A variety of types of machines and processes exist for making multi-folded paper towels and the like by producing stacks of interfolded sheets having a desired folded width.
The “interfolding” is accomplished by partially overlapping the individual sheets in the stack during the folding process. The overlapping and folding is carried out in such a manner that, with the stack loaded into a dispenser when a sheet is pulled out of the dispenser, a panel of the following sheet is also pulled out of the dispenser to facilitate the next user in pulling the next towel from the dispenser. Multi-panel interfolded sheets of this type often have three panels forming a Z-folded shape or four panels having a W-folded shape. Other folded shapes and numbers of panels are sometimes used.
In one approach to forming such stacks of interfolded multi-panel sheets, a single web of material is fed sequentially through a sheet-cutting-and-overlapping arrangement and then to an interfolding arrangement. The web of sheet material is fed along a single path which extends through the sheet-cutting-and-overlapping arrangement to the interfolding arrangement, for forming a desired interfolded pattern of sheets having a desired folded panel width, sheet length, and folding pattern.

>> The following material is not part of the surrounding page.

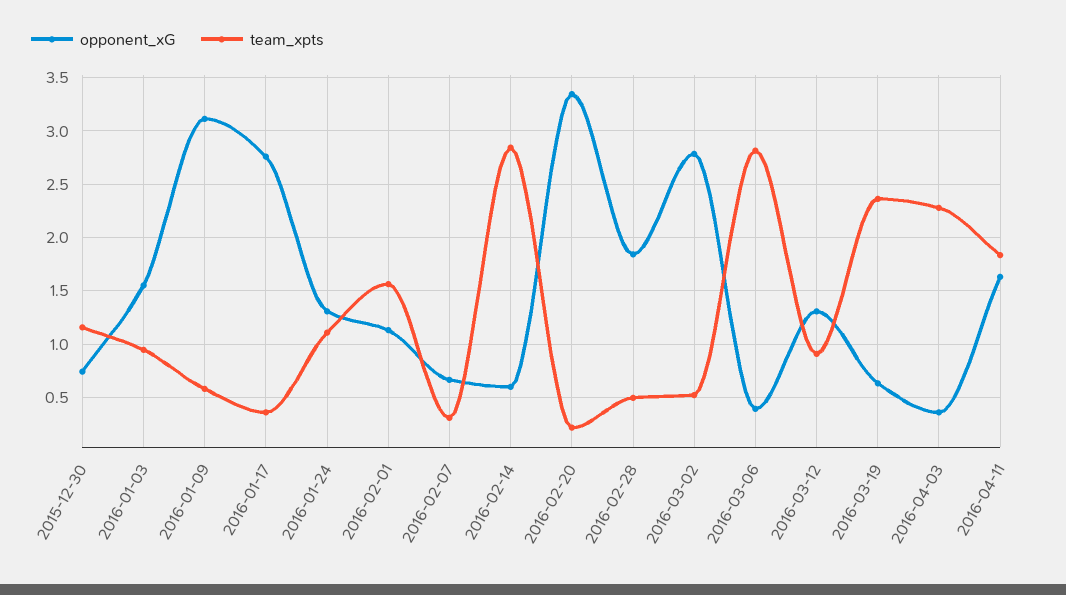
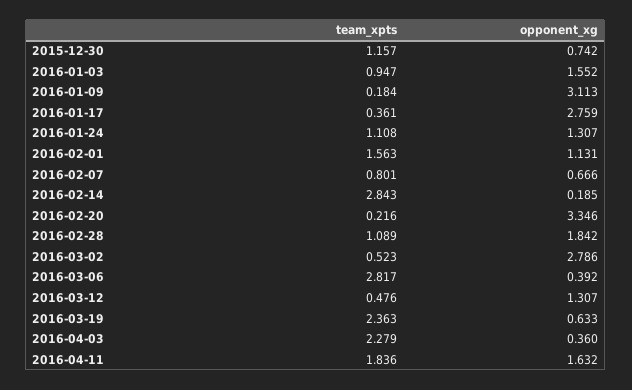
team_xpts, 2016-01-09: 0.6 -> 0.184
team_xpts, 2016-02-07: 0.3 -> 0.801
opponent_xG, 2016-02-14: 0.6 -> 0.185
team_xpts, 2016-02-28: 0.5 -> 1.089
team_xpts, 2016-03-12: 0.9 -> 0.476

The sheet-cutting-and-overlapping arrangement is configured for generating a stream of sheets having the desired length which are fed along the path to the interfolding arrangement. The stream of sheets moves through the interfolding arrangement at an interfolding feed speed. The sheet-cutting-and-overlapping arrangement generates an overlap speed, of the stream of sheets along the path upstream from the interfolding arrangement, which is higher than the interfolding feed speed.
Due to the difference between the interfolding feed speed and the overlap speed, as each sheet in the stream of sheets transitions from the sheet-cutting-and-overlapping arrangement to the interfolding arrangement, a portion of the sheet forms a bulge and the trailing edge of the sheet eventually pulls free in such a manner that the leading edge of the following sheet along the path will slide under the preceding sheet by a desired overlap amount, which is often selected to be substantially equal to the desired folded width of the interfolded stack. With successive sheets in the stream of sheets overlapped in this manner, the interfolding arrangement then folds the overlapped sheets in such a manner that the interfolded stack is produced.

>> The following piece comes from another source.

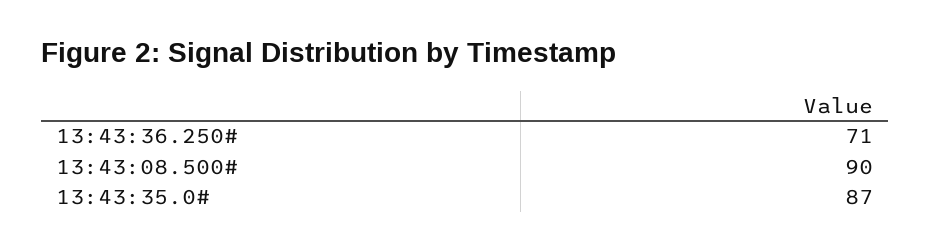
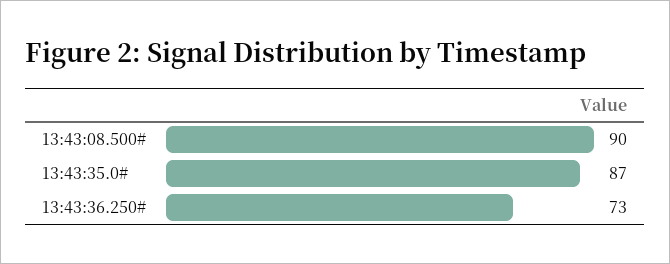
13:43:36.250#: 71 -> 73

One example of an interfolding apparatus of the type described above is shown in commonly assigned U.S. Published Patent Application No. US 2007/0082800, to Kauppila. The disclosure and teachings of the Kauppila application are incorporated herein in their entireties by reference.
In prior interfolding apparatuses and methods that utilize a stream of sheets cut from a single web of material fed along a single path, parameters such as the sheet length, the overlap length, folded shape, and the folded width of the interfolded stack are all parameters that are set by the configuration of mechanical components within the interfolding apparatus. For example, in the Kauppila reference, the apparatus includes a cutting roll interacting with a lap roll for cutting the web of material into sheets of the desired lengths, and feeding those sheets to a pair of interfolding rolls at an overlap speed. The configuration of the interfolded stack, and the shape of the folded sheets therein, are set by physical parameters such as the relative diameters and rotational speeds of the cutting roll, the overlap roll, and the interfolding rolls. With such an arrangement, if it is desired to change from a three-panel, Z-shaped, folded shape having a given width, to a four-panel, W-shaped, folded shape, having the same folded width as the three-panel product, it is typically necessary to physically replace the lap roll and cutting roll with rolls having a different diameter to produce cut sheets of a different length and to move those sheets along the path at a different desired overlap speed which is dependent upon the peripheral speed of the overlap roll. The necessary disassembly and reassembly of the interfolding apparatus with different components, to switch from a production run of three-panel towels to a production run of four-panel towels, for example, involves considerable expenditure of time and effort which it would be desirable to eliminate.
In an attempt to address this problem, U.S. Published Patent Application No. US 2007/0203007, to De Matteis proposes the use of an interfolding machine having a modular structure in which groupings of the rollers are mounted together in a common mounting structure in such a manner that they can be removed and replaced as a module, independent from a main portion of a frame of the interfolding apparatus. This approach adds considerable weight, cost and complexity to the overall construction of the interfolding apparatus and would still appear to require a significant amount of machine downtime and non-productive manpower cost for changing from one module to another.
It is desirable, therefore, to provide an improved interfolding apparatus and method which is capable of producing multiple interfolded patterns from a stream of sheets fed from a single web of material, which avoids one or more of the problems discussed above.